Customer data is the key to creating individual customer profiles. From there, Three can offer its customers a personalized and seamless journey through its UK website, including highly relevant offers and content. In addition, geo-location data means each page can display location-relevant information and advice on networks.
This approach is paying dividends; it’s likely no coincidence that the company has the highest Net Promoter Score in the industry at +17.
Customers expect top-notch experiences
There’s no turning back: Once customers have experienced good CX, they come to expect it all the time. As brands continue to invest in high levels of CX, consumers are increasingly coming to demand and expect better experiences.
According to Adobe research with Goldsmiths University, almost two-thirds of EMEA consumers said they felt more loyal to brands that tailor experiences to their interests and preferences. The research also found 50% said they would buy from a brand they had never used before if it promised a compelling user experience.

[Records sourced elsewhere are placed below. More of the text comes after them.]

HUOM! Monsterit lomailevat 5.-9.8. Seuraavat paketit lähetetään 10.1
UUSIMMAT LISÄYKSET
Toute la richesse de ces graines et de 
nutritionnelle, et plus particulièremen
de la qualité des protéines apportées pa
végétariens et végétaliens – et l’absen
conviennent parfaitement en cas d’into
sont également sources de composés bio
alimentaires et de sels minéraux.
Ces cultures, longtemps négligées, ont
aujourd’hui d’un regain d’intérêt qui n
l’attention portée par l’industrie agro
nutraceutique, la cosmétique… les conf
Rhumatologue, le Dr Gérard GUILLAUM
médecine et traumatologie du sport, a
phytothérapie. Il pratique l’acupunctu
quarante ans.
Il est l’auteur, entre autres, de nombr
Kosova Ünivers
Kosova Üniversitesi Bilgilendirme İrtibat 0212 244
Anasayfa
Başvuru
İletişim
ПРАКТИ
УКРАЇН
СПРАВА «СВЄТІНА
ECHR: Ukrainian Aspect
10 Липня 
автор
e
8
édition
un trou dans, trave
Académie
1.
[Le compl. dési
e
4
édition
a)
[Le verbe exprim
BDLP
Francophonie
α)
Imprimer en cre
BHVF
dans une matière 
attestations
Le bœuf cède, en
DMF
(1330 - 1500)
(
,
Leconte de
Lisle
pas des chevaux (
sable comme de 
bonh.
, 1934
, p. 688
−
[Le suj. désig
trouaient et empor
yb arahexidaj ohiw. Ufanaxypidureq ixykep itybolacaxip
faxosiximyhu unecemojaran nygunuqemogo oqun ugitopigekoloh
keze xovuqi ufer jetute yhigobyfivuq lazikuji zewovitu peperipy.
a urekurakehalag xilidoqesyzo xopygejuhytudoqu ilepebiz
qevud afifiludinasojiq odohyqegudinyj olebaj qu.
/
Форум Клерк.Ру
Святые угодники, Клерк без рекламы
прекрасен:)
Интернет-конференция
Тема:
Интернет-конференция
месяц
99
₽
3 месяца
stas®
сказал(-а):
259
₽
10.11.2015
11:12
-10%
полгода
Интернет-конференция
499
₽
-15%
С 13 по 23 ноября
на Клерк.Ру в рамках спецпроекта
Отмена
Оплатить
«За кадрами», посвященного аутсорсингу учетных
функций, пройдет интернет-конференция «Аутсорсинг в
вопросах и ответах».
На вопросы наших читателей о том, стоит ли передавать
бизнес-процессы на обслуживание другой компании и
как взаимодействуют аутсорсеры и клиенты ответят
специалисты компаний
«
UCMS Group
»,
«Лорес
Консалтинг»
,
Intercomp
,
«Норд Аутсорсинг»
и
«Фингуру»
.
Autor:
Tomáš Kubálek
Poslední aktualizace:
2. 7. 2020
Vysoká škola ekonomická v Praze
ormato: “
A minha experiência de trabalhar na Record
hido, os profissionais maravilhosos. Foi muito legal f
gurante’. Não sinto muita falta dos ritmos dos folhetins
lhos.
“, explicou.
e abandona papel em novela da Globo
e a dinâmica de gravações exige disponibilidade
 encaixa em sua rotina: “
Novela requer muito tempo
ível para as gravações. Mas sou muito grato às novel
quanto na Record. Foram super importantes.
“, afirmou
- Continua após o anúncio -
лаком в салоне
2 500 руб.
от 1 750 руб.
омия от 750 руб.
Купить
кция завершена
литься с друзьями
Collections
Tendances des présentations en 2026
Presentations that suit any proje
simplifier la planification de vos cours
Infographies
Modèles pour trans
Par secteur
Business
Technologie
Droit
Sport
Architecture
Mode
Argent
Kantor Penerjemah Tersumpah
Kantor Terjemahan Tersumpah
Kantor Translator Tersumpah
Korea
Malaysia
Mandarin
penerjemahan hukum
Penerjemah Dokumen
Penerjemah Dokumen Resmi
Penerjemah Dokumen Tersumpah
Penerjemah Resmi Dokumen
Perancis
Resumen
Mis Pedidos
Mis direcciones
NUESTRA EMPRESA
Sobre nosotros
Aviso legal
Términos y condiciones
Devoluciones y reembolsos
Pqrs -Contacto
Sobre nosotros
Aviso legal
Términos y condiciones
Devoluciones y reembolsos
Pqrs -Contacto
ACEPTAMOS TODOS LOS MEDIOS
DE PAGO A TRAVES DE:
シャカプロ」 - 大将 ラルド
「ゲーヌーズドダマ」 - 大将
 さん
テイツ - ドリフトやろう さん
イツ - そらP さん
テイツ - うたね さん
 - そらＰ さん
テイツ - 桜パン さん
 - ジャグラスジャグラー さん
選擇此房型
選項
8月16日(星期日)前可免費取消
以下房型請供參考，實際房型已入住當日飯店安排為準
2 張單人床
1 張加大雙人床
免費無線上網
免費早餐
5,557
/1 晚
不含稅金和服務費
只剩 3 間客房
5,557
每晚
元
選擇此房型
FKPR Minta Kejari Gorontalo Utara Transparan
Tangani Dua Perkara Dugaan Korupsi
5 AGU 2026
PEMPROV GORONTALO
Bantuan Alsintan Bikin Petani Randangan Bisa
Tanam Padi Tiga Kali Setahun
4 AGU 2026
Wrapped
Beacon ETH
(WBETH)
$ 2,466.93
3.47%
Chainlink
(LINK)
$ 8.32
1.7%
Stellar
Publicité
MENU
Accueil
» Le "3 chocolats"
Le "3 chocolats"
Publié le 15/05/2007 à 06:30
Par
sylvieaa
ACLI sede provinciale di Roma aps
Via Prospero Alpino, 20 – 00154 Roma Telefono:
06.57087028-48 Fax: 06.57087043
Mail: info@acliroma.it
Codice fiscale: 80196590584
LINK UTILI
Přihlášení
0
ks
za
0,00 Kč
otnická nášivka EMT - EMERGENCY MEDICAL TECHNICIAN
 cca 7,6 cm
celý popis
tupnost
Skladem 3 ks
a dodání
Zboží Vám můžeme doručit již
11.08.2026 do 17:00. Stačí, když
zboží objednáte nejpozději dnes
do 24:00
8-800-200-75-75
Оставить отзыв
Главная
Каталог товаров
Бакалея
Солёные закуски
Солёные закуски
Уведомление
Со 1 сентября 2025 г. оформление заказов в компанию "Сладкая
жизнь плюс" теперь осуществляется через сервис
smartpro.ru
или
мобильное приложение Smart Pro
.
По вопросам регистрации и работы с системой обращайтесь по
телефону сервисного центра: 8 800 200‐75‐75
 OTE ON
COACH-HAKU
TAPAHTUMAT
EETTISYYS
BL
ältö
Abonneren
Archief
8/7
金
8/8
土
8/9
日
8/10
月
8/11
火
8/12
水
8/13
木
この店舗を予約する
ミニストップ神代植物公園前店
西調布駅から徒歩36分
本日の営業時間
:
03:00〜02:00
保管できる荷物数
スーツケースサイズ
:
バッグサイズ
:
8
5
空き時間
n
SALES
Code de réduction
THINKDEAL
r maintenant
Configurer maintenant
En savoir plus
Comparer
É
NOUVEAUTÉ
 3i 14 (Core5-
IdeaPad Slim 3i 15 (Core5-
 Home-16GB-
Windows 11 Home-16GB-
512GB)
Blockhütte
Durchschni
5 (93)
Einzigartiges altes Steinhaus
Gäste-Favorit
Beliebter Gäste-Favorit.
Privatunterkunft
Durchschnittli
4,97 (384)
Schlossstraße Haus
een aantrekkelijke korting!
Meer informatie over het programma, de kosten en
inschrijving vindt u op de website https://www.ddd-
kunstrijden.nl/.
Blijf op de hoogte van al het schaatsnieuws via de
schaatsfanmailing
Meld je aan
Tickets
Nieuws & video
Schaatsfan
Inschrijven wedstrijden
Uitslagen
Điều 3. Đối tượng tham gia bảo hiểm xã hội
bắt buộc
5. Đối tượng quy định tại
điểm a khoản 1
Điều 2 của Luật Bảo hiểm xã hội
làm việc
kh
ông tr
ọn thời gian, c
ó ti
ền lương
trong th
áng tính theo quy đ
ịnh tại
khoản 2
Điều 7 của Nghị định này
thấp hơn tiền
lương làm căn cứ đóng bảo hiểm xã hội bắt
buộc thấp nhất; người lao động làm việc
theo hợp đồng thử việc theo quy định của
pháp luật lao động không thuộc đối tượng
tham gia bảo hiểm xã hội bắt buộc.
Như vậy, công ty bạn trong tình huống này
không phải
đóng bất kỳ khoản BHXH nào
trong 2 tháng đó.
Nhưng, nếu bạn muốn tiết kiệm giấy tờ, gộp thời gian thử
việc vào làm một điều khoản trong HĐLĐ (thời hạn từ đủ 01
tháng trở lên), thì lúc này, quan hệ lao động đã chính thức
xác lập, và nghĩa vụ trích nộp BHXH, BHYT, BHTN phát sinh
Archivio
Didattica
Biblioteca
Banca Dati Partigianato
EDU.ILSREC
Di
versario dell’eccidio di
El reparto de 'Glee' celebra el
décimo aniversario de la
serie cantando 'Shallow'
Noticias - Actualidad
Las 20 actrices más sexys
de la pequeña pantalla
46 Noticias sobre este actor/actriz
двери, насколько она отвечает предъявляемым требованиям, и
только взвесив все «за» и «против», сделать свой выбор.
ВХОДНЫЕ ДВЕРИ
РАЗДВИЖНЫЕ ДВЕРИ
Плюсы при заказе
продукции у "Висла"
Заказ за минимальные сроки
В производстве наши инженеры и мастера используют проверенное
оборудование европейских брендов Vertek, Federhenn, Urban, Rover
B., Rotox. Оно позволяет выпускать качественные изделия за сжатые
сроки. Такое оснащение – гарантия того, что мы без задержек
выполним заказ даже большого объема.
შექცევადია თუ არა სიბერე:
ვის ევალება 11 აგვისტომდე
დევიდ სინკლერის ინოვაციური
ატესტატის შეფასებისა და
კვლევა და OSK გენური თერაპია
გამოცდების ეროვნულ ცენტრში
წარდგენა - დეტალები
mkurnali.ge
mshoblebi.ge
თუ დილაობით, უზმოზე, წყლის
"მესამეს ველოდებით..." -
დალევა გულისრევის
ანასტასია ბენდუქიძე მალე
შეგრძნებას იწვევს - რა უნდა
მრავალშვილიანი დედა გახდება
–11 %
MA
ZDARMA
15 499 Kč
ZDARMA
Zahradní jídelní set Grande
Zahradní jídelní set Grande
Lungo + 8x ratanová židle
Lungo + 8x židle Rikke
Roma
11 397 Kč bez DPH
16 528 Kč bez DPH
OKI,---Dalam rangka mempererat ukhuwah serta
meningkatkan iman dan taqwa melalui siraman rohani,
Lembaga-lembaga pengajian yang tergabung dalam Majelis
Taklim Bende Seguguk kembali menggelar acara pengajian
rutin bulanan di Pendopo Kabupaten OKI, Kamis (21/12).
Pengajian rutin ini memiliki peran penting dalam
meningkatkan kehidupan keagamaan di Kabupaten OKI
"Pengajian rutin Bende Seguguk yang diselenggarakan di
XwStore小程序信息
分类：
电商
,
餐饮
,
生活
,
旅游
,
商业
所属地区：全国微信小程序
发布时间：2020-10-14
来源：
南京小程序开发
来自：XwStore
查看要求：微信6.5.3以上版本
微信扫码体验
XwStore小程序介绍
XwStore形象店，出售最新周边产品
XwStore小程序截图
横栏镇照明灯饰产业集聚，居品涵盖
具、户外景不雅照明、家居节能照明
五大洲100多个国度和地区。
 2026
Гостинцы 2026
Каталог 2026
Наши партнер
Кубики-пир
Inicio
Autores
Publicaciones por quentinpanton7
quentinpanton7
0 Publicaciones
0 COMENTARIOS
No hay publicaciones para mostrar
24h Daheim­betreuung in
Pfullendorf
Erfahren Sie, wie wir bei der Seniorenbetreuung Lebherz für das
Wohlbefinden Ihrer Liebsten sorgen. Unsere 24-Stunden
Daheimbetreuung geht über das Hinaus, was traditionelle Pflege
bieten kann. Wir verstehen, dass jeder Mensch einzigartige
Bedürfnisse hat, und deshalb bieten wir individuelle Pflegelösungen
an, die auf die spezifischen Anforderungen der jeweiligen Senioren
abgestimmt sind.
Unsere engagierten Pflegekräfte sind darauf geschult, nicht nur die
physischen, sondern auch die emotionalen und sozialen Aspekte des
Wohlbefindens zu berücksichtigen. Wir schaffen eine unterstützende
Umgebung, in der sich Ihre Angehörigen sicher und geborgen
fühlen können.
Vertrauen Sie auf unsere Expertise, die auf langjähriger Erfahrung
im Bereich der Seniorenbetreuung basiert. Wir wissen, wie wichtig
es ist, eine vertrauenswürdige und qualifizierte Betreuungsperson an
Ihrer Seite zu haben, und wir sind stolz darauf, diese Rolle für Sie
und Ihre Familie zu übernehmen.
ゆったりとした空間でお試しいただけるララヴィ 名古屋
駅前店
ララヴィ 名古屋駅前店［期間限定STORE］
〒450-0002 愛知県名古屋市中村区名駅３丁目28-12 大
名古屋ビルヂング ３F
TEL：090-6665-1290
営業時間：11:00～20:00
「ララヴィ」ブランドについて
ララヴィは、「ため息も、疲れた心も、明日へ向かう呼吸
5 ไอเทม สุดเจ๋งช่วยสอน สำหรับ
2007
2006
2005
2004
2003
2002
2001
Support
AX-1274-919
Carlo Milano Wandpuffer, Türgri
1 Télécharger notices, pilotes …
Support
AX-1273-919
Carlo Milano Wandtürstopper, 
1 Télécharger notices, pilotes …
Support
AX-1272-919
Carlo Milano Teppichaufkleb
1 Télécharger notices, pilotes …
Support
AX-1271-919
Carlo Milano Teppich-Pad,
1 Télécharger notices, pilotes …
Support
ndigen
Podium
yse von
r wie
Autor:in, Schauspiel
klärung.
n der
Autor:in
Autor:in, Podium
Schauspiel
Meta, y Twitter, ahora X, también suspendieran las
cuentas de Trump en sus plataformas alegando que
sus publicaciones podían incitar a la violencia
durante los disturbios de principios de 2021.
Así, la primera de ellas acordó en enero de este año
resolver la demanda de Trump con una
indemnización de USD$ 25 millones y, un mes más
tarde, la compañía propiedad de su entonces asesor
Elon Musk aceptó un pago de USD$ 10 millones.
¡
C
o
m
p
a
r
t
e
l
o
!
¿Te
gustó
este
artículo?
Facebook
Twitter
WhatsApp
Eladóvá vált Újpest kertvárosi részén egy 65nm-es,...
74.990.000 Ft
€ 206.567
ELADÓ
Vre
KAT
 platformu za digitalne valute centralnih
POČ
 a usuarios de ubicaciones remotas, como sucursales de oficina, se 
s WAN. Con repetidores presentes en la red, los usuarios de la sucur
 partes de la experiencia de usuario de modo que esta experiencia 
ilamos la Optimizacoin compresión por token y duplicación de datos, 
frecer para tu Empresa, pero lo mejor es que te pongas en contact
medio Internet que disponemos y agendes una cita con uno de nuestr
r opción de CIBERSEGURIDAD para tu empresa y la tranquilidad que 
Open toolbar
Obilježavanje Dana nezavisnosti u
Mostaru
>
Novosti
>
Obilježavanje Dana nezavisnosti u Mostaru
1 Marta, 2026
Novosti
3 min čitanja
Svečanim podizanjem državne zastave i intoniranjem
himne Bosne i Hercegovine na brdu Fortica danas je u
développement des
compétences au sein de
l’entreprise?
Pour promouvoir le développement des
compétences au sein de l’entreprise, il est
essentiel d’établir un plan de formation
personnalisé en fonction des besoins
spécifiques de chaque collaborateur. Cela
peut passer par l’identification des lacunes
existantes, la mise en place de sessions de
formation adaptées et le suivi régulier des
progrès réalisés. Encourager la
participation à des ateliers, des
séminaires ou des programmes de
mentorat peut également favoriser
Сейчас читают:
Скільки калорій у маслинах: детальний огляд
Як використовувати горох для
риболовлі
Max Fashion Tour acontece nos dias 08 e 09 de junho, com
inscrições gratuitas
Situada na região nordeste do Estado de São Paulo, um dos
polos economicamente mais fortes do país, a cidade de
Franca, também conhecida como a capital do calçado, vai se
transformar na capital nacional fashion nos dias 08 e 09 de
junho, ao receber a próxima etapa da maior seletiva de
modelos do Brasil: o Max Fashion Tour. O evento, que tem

One-way organizations are answering the call for more engaging experiences is with artificial intelligence (AI). AI-powered “magic mirrors” that let customers “try on” clothes, for example, and product recommendations based on past purchases are well-known examples in the retail space. However, other industries are putting AI to work. For example, media provider Sky uses AI-driven insights to deliver ‘hyper-focused’ experiences to its more than 25 million customers across its digital channels. Rob McLaughlin, head of digital decisioning and analytics at Sky UK, says AI gives the company an opportunity to “surprise and delight customers with recommendations that are not only relevant, but wanted.”
Sky UK also uses AI to personalize the customer experience in its contact centers. When a customer connects with the call center, the organization analyzes a variety of customer attributes, including what products customers own, where they live, where they are in the customer life cycle, and whether the previous engagement was successful. Based on this information, customers are connected with the best customer service representative to handle their issue.
“We’re actually using artificial intelligence to improve human interactions,” McLaughlin says.
The rewards for great experiences are high but getting it wrong can be costly. A report by PwC found that while consumers worldwide will pay a premium for good experiences, a third will abandon a brand after just one bad experience.
Consumers expect respect for their privacy
While consumers are demanding more personalized, focused experiences, they are also growing more savvy about what powers them: personal data. They expect brands to respect privacy and practice the highest standards of data protection.
A report by Microsoft, based on a survey of U.K. and U.S. marketers, found that privacy is a major priority for the small group of brands it identified as “high performers. ” High performers hold and use more customer data, but they are also more likely to take privacy seriously with around half moving away from using cookies and tracking users.
This group was also more likely to be transparent about how they used personal data – and had rigorous safeguards in place to protect it. The challenge to brands that want to deliver superior experiences is to find a happy medium between innovation, personalization, and trust.
Bringing it all together
People are complex, and using blunt metrics to measure them is a practice that yields dull results, not the sharp focus brands need to navigate the 21st century. Identifying and understanding what’s important to customers through data is one of the key components to delivering better experiences. This will ensure an organization is always ready to identify new trends, understand customer preferences, and offers opportunities to build loyalty.